Give the entries back exactly as they stand, but without pictures.

-------- Information

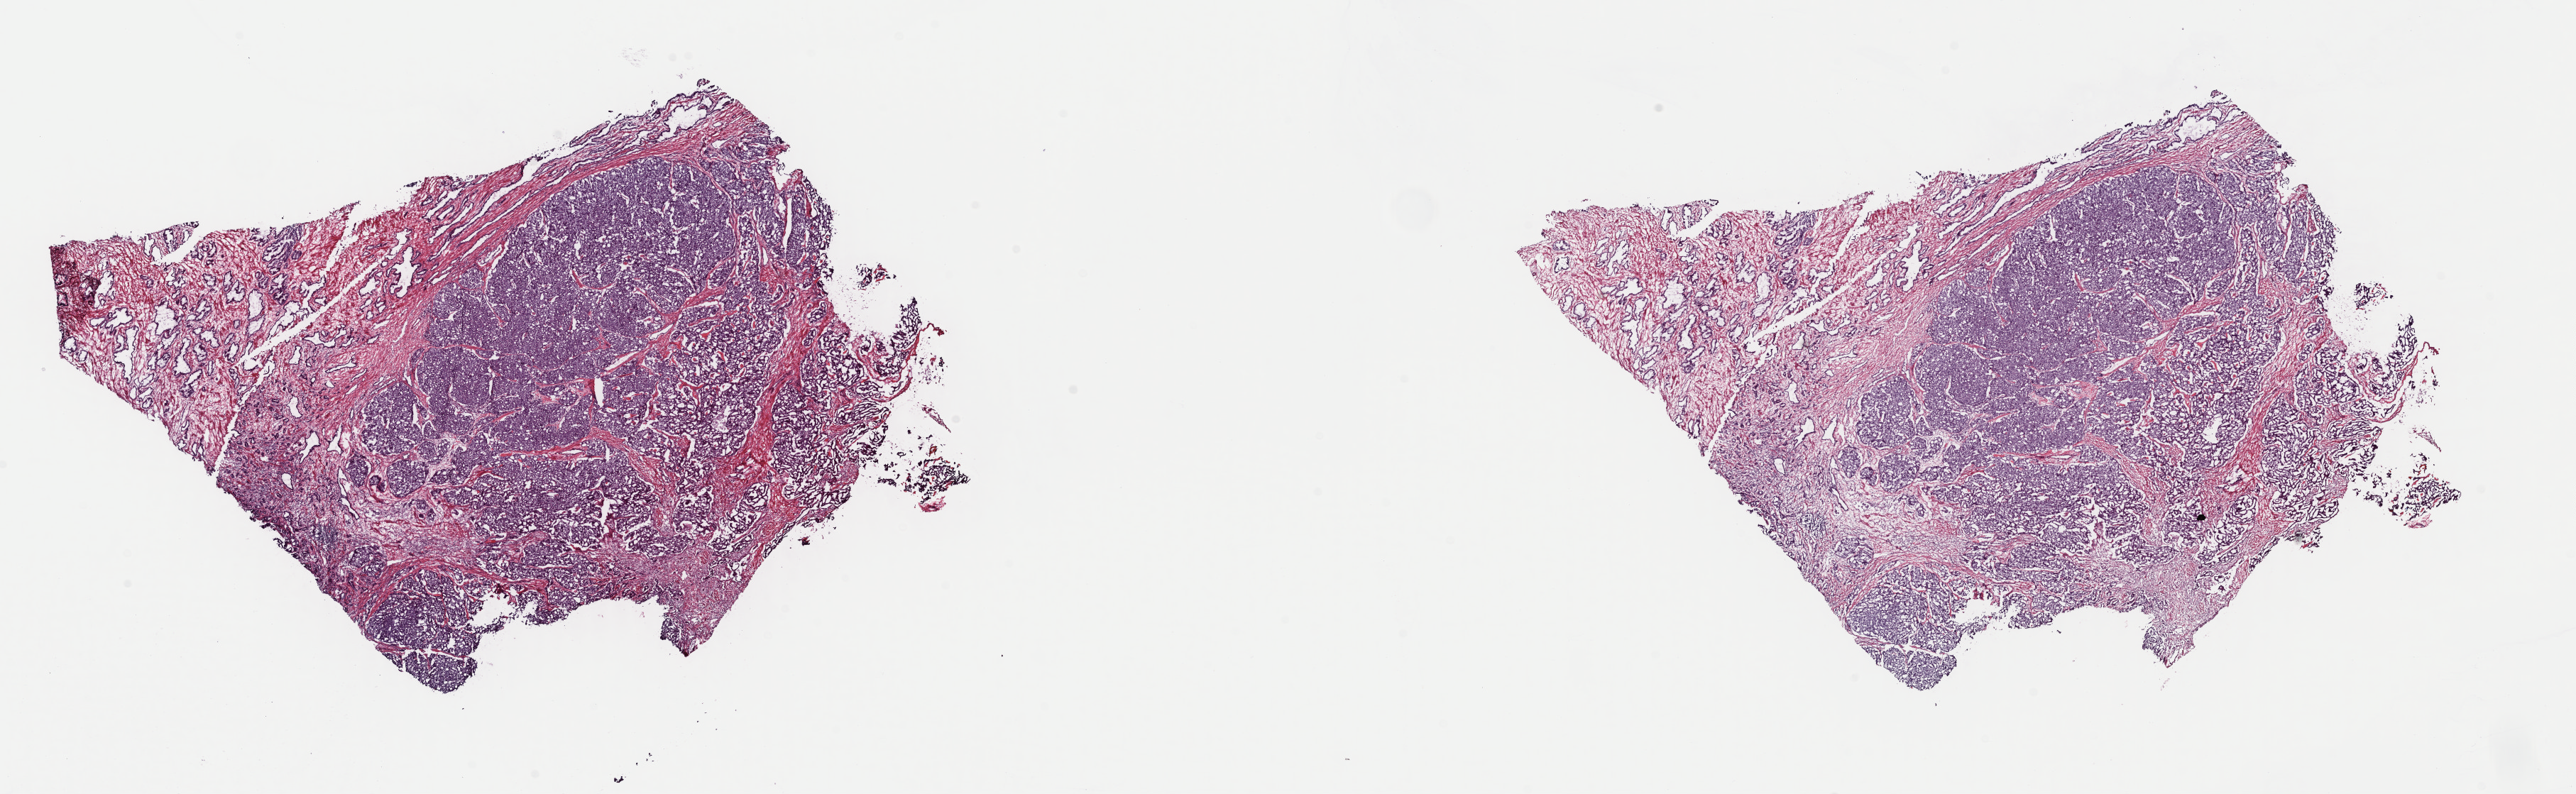
Hematoxylin and eosin (H&E) stained whole-slide image, whole scanned area (about 28.6 x 8.8 mm) shown as a low-resolution overview, frozen section from the top of the tissue portion, primary tumour sample from the prostate. Male patient; age at initial diagnosis 77 years. Gleason score: 7 (4+3). Slide review estimates, as recorded: tumour cells 70%, tumour nuclei 85%, normal cells 30%, stromal cells 0%, necrosis 0%. Inflammatory infiltration, as recorded: lymphocyte infiltration 0%, monocyte infiltration 0%, neutrophil infiltration 0%.
- lymph nodes positive (case pathology): 0 of 10 examined
- laterality: bilateral
- pathologic diagnosis: Adenocarcinoma, NOS (prostate gland)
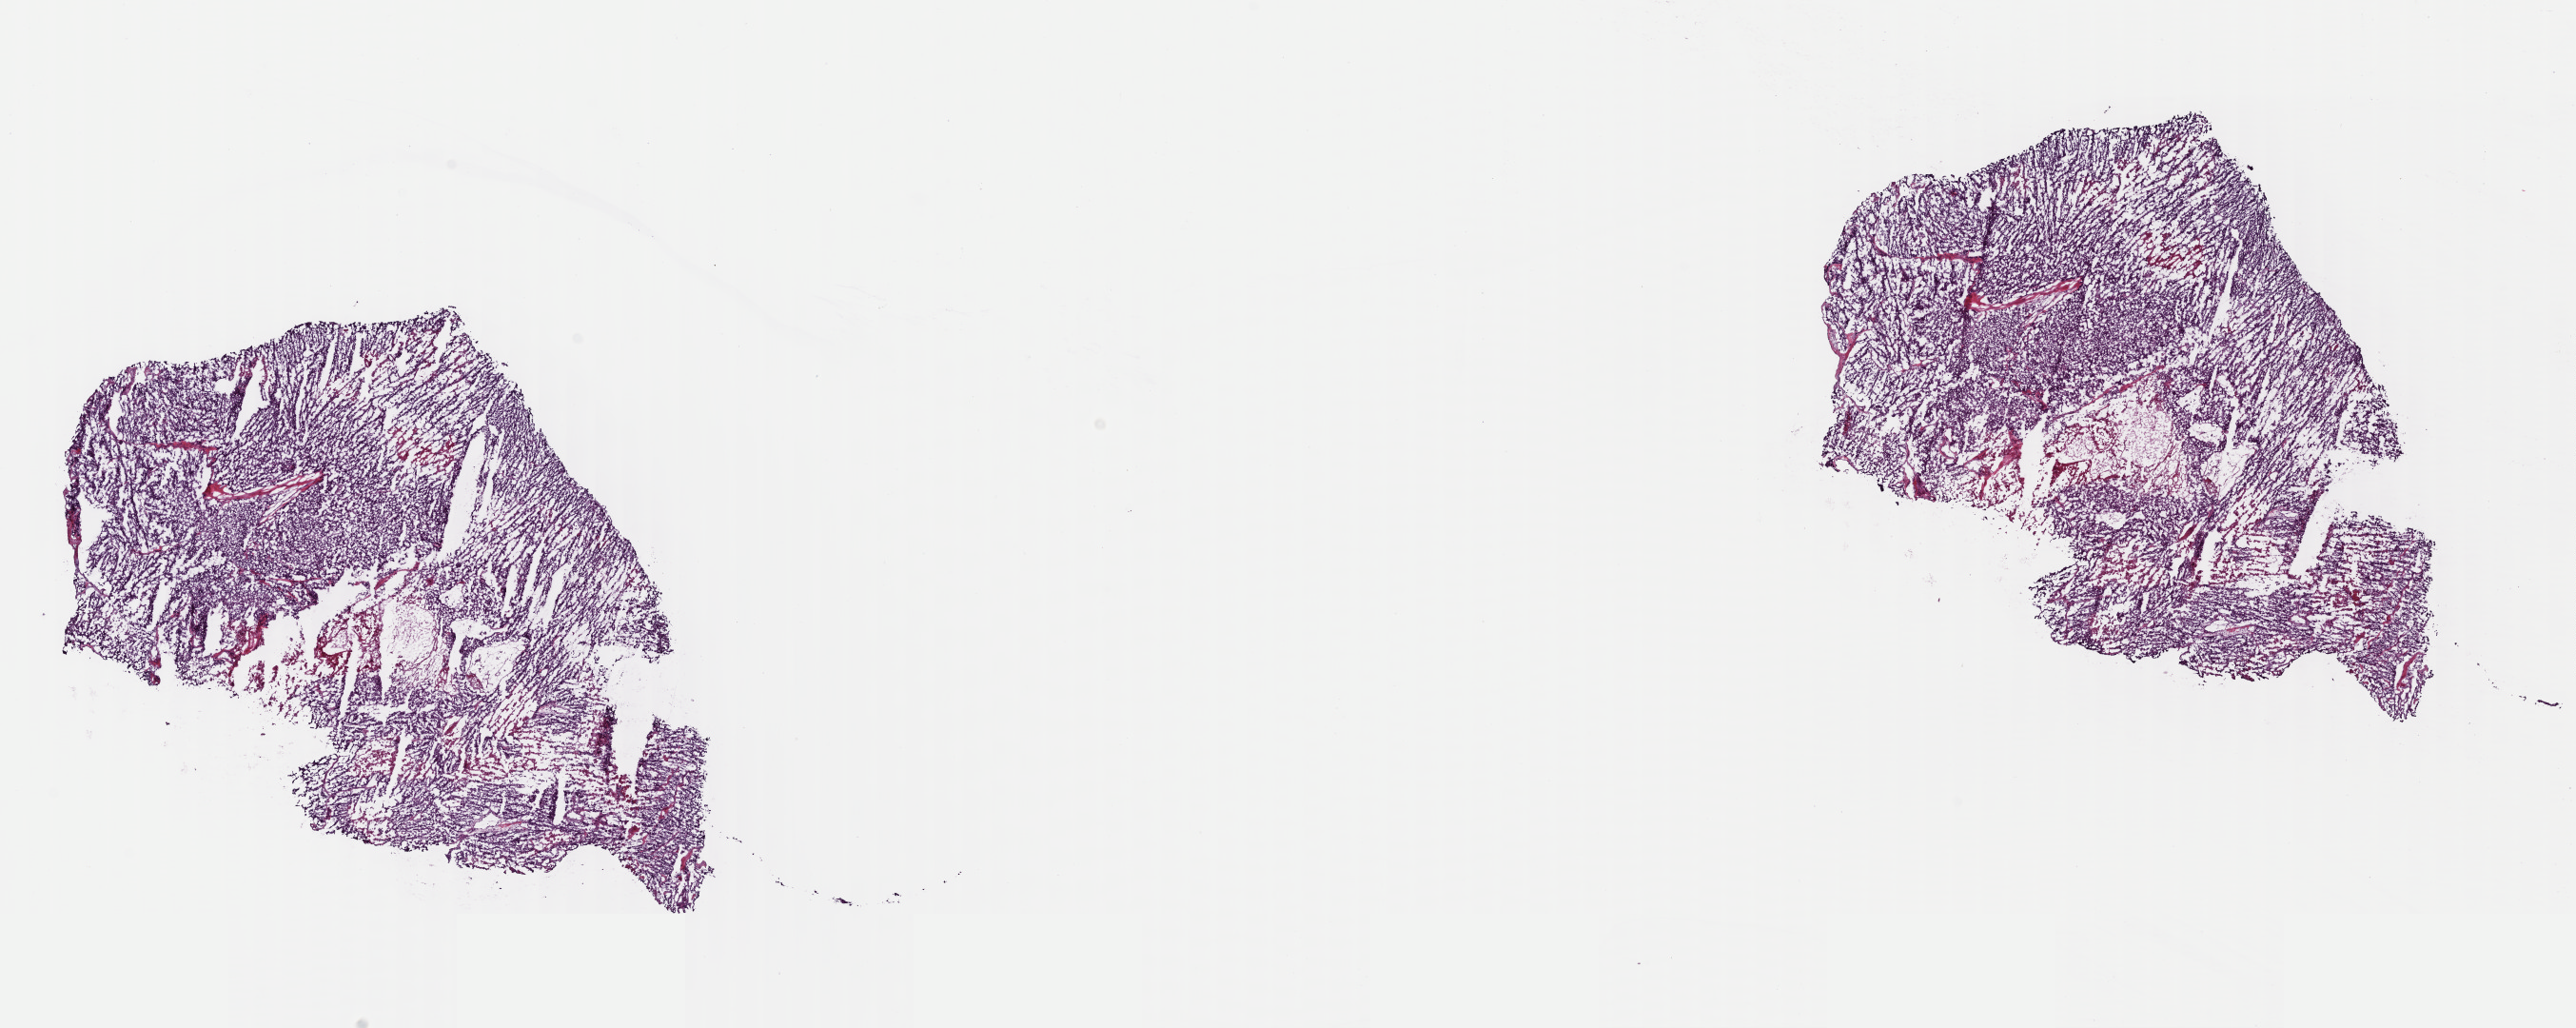
Whole-slide histology image, Hematoxylin and eosin (H&E) stained, low-resolution overview of the scanned area, about 21.3 x 8.5 mm. Frozen section. Primary tumour sample from the adrenal cortex. Female, age 69 years at initial diagnosis. Pathologist review of this section (percent, as recorded): tumour cells 70%, tumour nuclei 100%, normal cells 0%, stromal cells 10%, necrosis 20%. Infiltration values recorded for this section: lymphocyte infiltration 0%, monocyte infiltration 0%, neutrophil infiltration 0%.
- pathologic diagnosis: Adrenal cortical carcinoma
- laterality: left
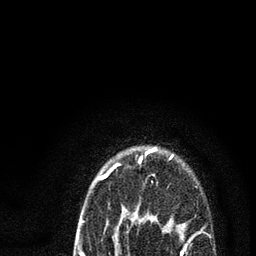
Breast MRI (dynamic contrast-enhanced), one axial slice. Slice 70 of 80 in the series (ordered by position). Cropped to one breast. Dynamic contrast-enhanced series, time point 2 of 7 at this slice position (early post-contrast). 3 T. TE 2.2 ms, TR 5.4 ms. 256 × 256 image matrix, field of view 150 × 150 mm. Female patient.
Annotated regions visible in this slice (semi-automatic segmentation, software-assisted and operator-edited):
- enhancing-tissue mask used for the functional tumour volume (all voxels passing the contrast-enhancement thresholds inside the analysis volume; usually the tumour): bounding box <80,148,189,256> (left, top, right, bottom; pixels)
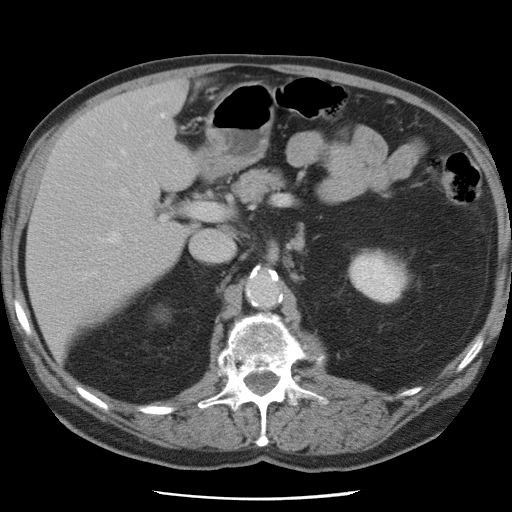
Contrast-enhanced abdominal CT, one axial slice; position 42 of 78 along the scan axis; 120 kVp; intravenous contrast given; soft-tissue window (W 400 / L 40 HU); 512 × 512 image matrix. Case-level facts recorded for this patient, not image findings: patient: female, age 74 years at operation; diagnosis: colorectal cancer liver metastases, imaged before liver resection; multiple liver metastases: yes; largest metastasis: 2.4 cm.
Structures marked on this image (expert manual segmentation):
- hepatic veins: bounding box <98,125,129,242> (left, top, right, bottom; pixels)
- liver: <29,82,197,351>
- planned liver remnant (the part of the liver to remain after resection): <29,120,186,350>
- portal vein (with intrahepatic branches): <121,189,195,214>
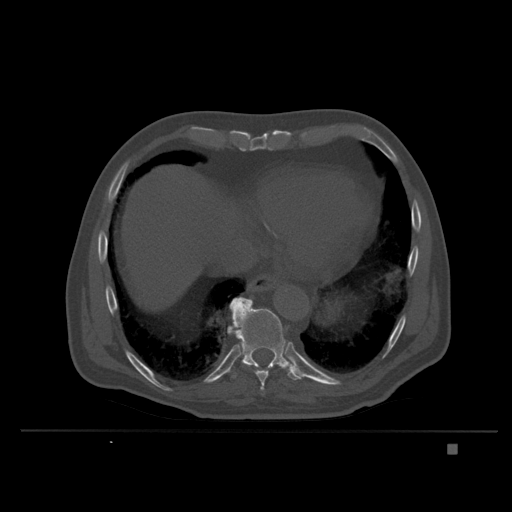
CT including the spine, one axial slice; slice 202 of 435 in the series (ordered by position); bone window (W 1800 / L 400 HU); 1.5 mm slice thickness; 512 × 512 image matrix. Male patient, age 73 years. From the clinical record (not read from this slice): primary cancer: skin.
Structures marked on this image (semi-automatically segmented with operator editing):
- T10 vertebra: box from (x=230, y=299) to (x=302, y=380) px
- T9 vertebra: (x=228, y=297)–(x=272, y=395)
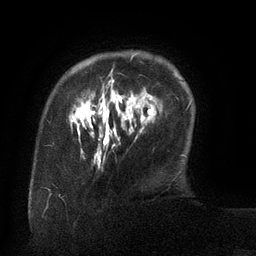
Breast MRI (dynamic contrast-enhanced), one axial slice. Cropped to one breast. Dynamic contrast-enhanced series, time point 2 of 6 at this slice position (early post-contrast). 3 T. TE 2.6 ms, TR 5.5 ms. 1.2 mm slice thickness. 256 × 256 image matrix, field of view 180 × 180 mm. Female patient.
Outlined on this slice (semi-automatically segmented with operator editing):
- enhancing-tissue mask used for the functional tumour volume (all voxels passing the contrast-enhancement thresholds inside the analysis volume; usually the tumour): bounding box (x1, y1, x2, y2) in pixels: (70, 54, 146, 133)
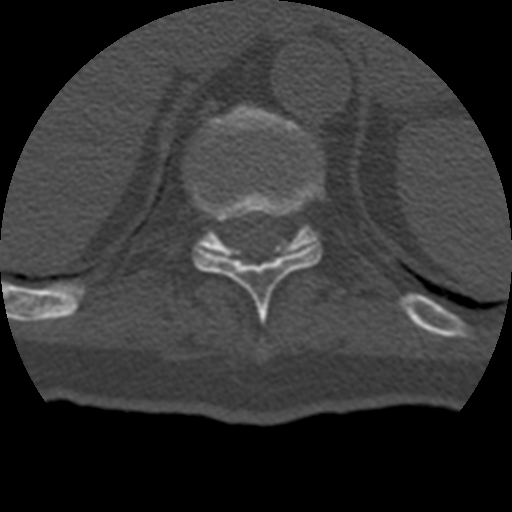
CT including the spine, one axial slice. Reconstruction kernel STANDARD. 120 kVp. Bone window (W 1800 / L 400 HU). 1.25 mm slice thickness. 512 × 512 image matrix, field of view 160 × 160 mm. Patient age 69 years. From the clinical record (not read from this slice): primary cancer: prostate.
Outlined on this slice (semi-automatically segmented with operator editing):
- T10 vertebra: bounding box <194,186,322,319> (left, top, right, bottom; pixels)
- T11 vertebra: <199,105,319,251>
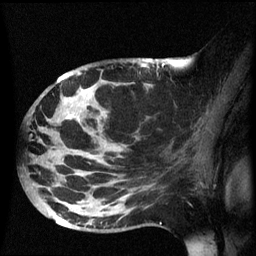
Breast MRI (dynamic contrast-enhanced), one sagittal slice. Slice 36 of 60 in the series (ordered by position). Dynamic contrast-enhanced series, image 2 of 3 at this slice position (ordered by acquisition). 1.5 T. TE 4.2 ms, TR 8.4 ms. 2.5 mm slice thickness. 256 × 256 image matrix, field of view 220 × 220 mm. Patient: female, 49 years.
Annotated regions visible in this slice (semi-automatically segmented with operator editing):
- analysis volume of interest (the breast-tissue region the enhancement analysis was run in; not a lesion): bounding box (x1, y1, x2, y2) in pixels: (25, 72, 164, 233)
- tumour enhancement mask (voxels above the 70 % enhancement threshold inside the analysis volume of interest): (67, 116, 76, 119)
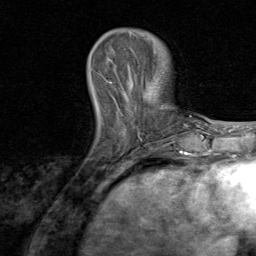
Breast MRI, one axial slice. Slice 22 of 80 in the series (ordered by position). Cropped to one breast. Dynamic contrast-enhanced series, time point 2 of 8 at this slice position (early post-contrast). 1.5 T. TE 1.7 ms, TR 4.5 ms. 2 mm slice thickness. 256 × 256 image matrix, field of view 180 × 180 mm. Female patient.
Outlined on this slice (semi-automatic segmentation, software-assisted and operator-edited):
- enhancing-tissue mask used for the functional tumour volume (all voxels passing the contrast-enhancement thresholds inside the analysis volume; usually the tumour): box from (x=105, y=75) to (x=157, y=149) px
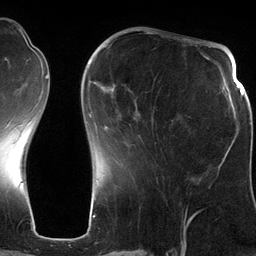
Breast MRI (dynamic contrast-enhanced), one axial slice; slice 42 of 134 in the series (ordered by position); cropped to one breast; dynamic contrast-enhanced series, time point 2 of 6 at this slice position (early post-contrast); 3 T; TE 2.8 ms, TR 6.9 ms; 256 × 256 image matrix, field of view 190 × 190 mm. Female patient.
Structures marked on this image (semi-automatic segmentation, software-assisted and operator-edited):
- enhancing-tissue mask used for the functional tumour volume (all voxels passing the contrast-enhancement thresholds inside the analysis volume; usually the tumour): bounding box (x1, y1, x2, y2) in pixels: (89, 42, 198, 130)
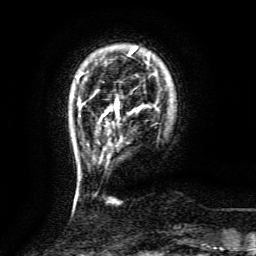
Breast MRI (dynamic contrast-enhanced), one axial slice; slice 19 of 134 in the series (ordered by position); cropped to one breast; dynamic contrast-enhanced series, time point 2 of 6 at this slice position (early post-contrast); 3 T; TE 4.8 ms, TR 9.1 ms; 1.2 mm slice thickness; 256 × 256 image matrix. Female patient.
Outlined on this slice (semi-automatic segmentation, software-assisted and operator-edited):
- enhancing-tissue mask used for the functional tumour volume (all voxels passing the contrast-enhancement thresholds inside the analysis volume; usually the tumour): box from (x=102, y=102) to (x=118, y=117) px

----------------

■ Solution to this exercise ■
Hematoxylin and eosin (H&E) stained whole-slide image, whole scanned area (about 28.6 x 8.8 mm) shown as a low-resolution overview, frozen section from the top of the tissue portion, primary tumour sample from the prostate. Male patient; age at initial diagnosis 77 years. Gleason score: 7 (4+3). Slide review estimates, as recorded: tumour cells 70%, tumour nuclei 85%, normal cells 30%, stromal cells 0%, necrosis 0%. Inflammatory infiltration, as recorded: lymphocyte infiltration 0%, monocyte infiltration 0%, neutrophil infiltration 0%.
- lymph nodes positive (case pathology): 0 of 10 examined
- laterality: bilateral
- pathologic diagnosis: Adenocarcinoma, NOS (prostate gland)
Whole-slide histology image, Hematoxylin and eosin (H&E) stained, low-resolution overview of the scanned area, about 21.3 x 8.5 mm. Frozen section. Primary tumour sample from the adrenal cortex. Female, age 69 years at initial diagnosis. Pathologist review of this section (percent, as recorded): tumour cells 70%, tumour nuclei 100%, normal cells 0%, stromal cells 10%, necrosis 20%. Infiltration values recorded for this section: lymphocyte infiltration 0%, monocyte infiltration 0%, neutrophil infiltration 0%.
- pathologic diagnosis: Adrenal cortical carcinoma
- laterality: left
Breast MRI (dynamic contrast-enhanced), one axial slice. Slice 70 of 80 in the series (ordered by position). Cropped to one breast. Dynamic contrast-enhanced series, time point 2 of 7 at this slice position (early post-contrast). 3 T. TE 2.2 ms, TR 5.4 ms. 256 × 256 image matrix, field of view 150 × 150 mm. Female patient.
Annotated regions visible in this slice (semi-automatic segmentation, software-assisted and operator-edited):
- enhancing-tissue mask used for the functional tumour volume (all voxels passing the contrast-enhancement thresholds inside the analysis volume; usually the tumour): bounding box <80,148,189,256> (left, top, right, bottom; pixels)
Contrast-enhanced abdominal CT, one axial slice; position 42 of 78 along the scan axis; 120 kVp; intravenous contrast given; soft-tissue window (W 400 / L 40 HU); 512 × 512 image matrix. Case-level facts recorded for this patient, not image findings: patient: female, age 74 years at operation; diagnosis: colorectal cancer liver metastases, imaged before liver resection; multiple liver metastases: yes; largest metastasis: 2.4 cm.
Structures marked on this image (expert manual segmentation):
- hepatic veins: bounding box <98,125,129,242> (left, top, right, bottom; pixels)
- liver: <29,82,197,351>
- planned liver remnant (the part of the liver to remain after resection): <29,120,186,350>
- portal vein (with intrahepatic branches): <121,189,195,214>
CT including the spine, one axial slice; slice 202 of 435 in the series (ordered by position); bone window (W 1800 / L 400 HU); 1.5 mm slice thickness; 512 × 512 image matrix. Male patient, age 73 years. From the clinical record (not read from this slice): primary cancer: skin.
Structures marked on this image (semi-automatically segmented with operator editing):
- T10 vertebra: box from (x=230, y=299) to (x=302, y=380) px
- T9 vertebra: (x=228, y=297)–(x=272, y=395)
Breast MRI (dynamic contrast-enhanced), one axial slice. Cropped to one breast. Dynamic contrast-enhanced series, time point 2 of 6 at this slice position (early post-contrast). 3 T. TE 2.6 ms, TR 5.5 ms. 1.2 mm slice thickness. 256 × 256 image matrix, field of view 180 × 180 mm. Female patient.
Outlined on this slice (semi-automatically segmented with operator editing):
- enhancing-tissue mask used for the functional tumour volume (all voxels passing the contrast-enhancement thresholds inside the analysis volume; usually the tumour): bounding box (x1, y1, x2, y2) in pixels: (70, 54, 146, 133)
CT including the spine, one axial slice. Reconstruction kernel STANDARD. 120 kVp. Bone window (W 1800 / L 400 HU). 1.25 mm slice thickness. 512 × 512 image matrix, field of view 160 × 160 mm. Patient age 69 years. From the clinical record (not read from this slice): primary cancer: prostate.
Outlined on this slice (semi-automatically segmented with operator editing):
- T10 vertebra: bounding box <194,186,322,319> (left, top, right, bottom; pixels)
- T11 vertebra: <199,105,319,251>
Breast MRI (dynamic contrast-enhanced), one sagittal slice. Slice 36 of 60 in the series (ordered by position). Dynamic contrast-enhanced series, image 2 of 3 at this slice position (ordered by acquisition). 1.5 T. TE 4.2 ms, TR 8.4 ms. 2.5 mm slice thickness. 256 × 256 image matrix, field of view 220 × 220 mm. Patient: female, 49 years.
Annotated regions visible in this slice (semi-automatically segmented with operator editing):
- analysis volume of interest (the breast-tissue region the enhancement analysis was run in; not a lesion): bounding box (x1, y1, x2, y2) in pixels: (25, 72, 164, 233)
- tumour enhancement mask (voxels above the 70 % enhancement threshold inside the analysis volume of interest): (67, 116, 76, 119)
Breast MRI, one axial slice. Slice 22 of 80 in the series (ordered by position). Cropped to one breast. Dynamic contrast-enhanced series, time point 2 of 8 at this slice position (early post-contrast). 1.5 T. TE 1.7 ms, TR 4.5 ms. 2 mm slice thickness. 256 × 256 image matrix, field of view 180 × 180 mm. Female patient.
Outlined on this slice (semi-automatic segmentation, software-assisted and operator-edited):
- enhancing-tissue mask used for the functional tumour volume (all voxels passing the contrast-enhancement thresholds inside the analysis volume; usually the tumour): box from (x=105, y=75) to (x=157, y=149) px
Breast MRI (dynamic contrast-enhanced), one axial slice; slice 42 of 134 in the series (ordered by position); cropped to one breast; dynamic contrast-enhanced series, time point 2 of 6 at this slice position (early post-contrast); 3 T; TE 2.8 ms, TR 6.9 ms; 256 × 256 image matrix, field of view 190 × 190 mm. Female patient.
Structures marked on this image (semi-automatic segmentation, software-assisted and operator-edited):
- enhancing-tissue mask used for the functional tumour volume (all voxels passing the contrast-enhancement thresholds inside the analysis volume; usually the tumour): bounding box (x1, y1, x2, y2) in pixels: (89, 42, 198, 130)
Breast MRI (dynamic contrast-enhanced), one axial slice; slice 19 of 134 in the series (ordered by position); cropped to one breast; dynamic contrast-enhanced series, time point 2 of 6 at this slice position (early post-contrast); 3 T; TE 4.8 ms, TR 9.1 ms; 1.2 mm slice thickness; 256 × 256 image matrix. Female patient.
Outlined on this slice (semi-automatic segmentation, software-assisted and operator-edited):
- enhancing-tissue mask used for the functional tumour volume (all voxels passing the contrast-enhancement thresholds inside the analysis volume; usually the tumour): box from (x=102, y=102) to (x=118, y=117) px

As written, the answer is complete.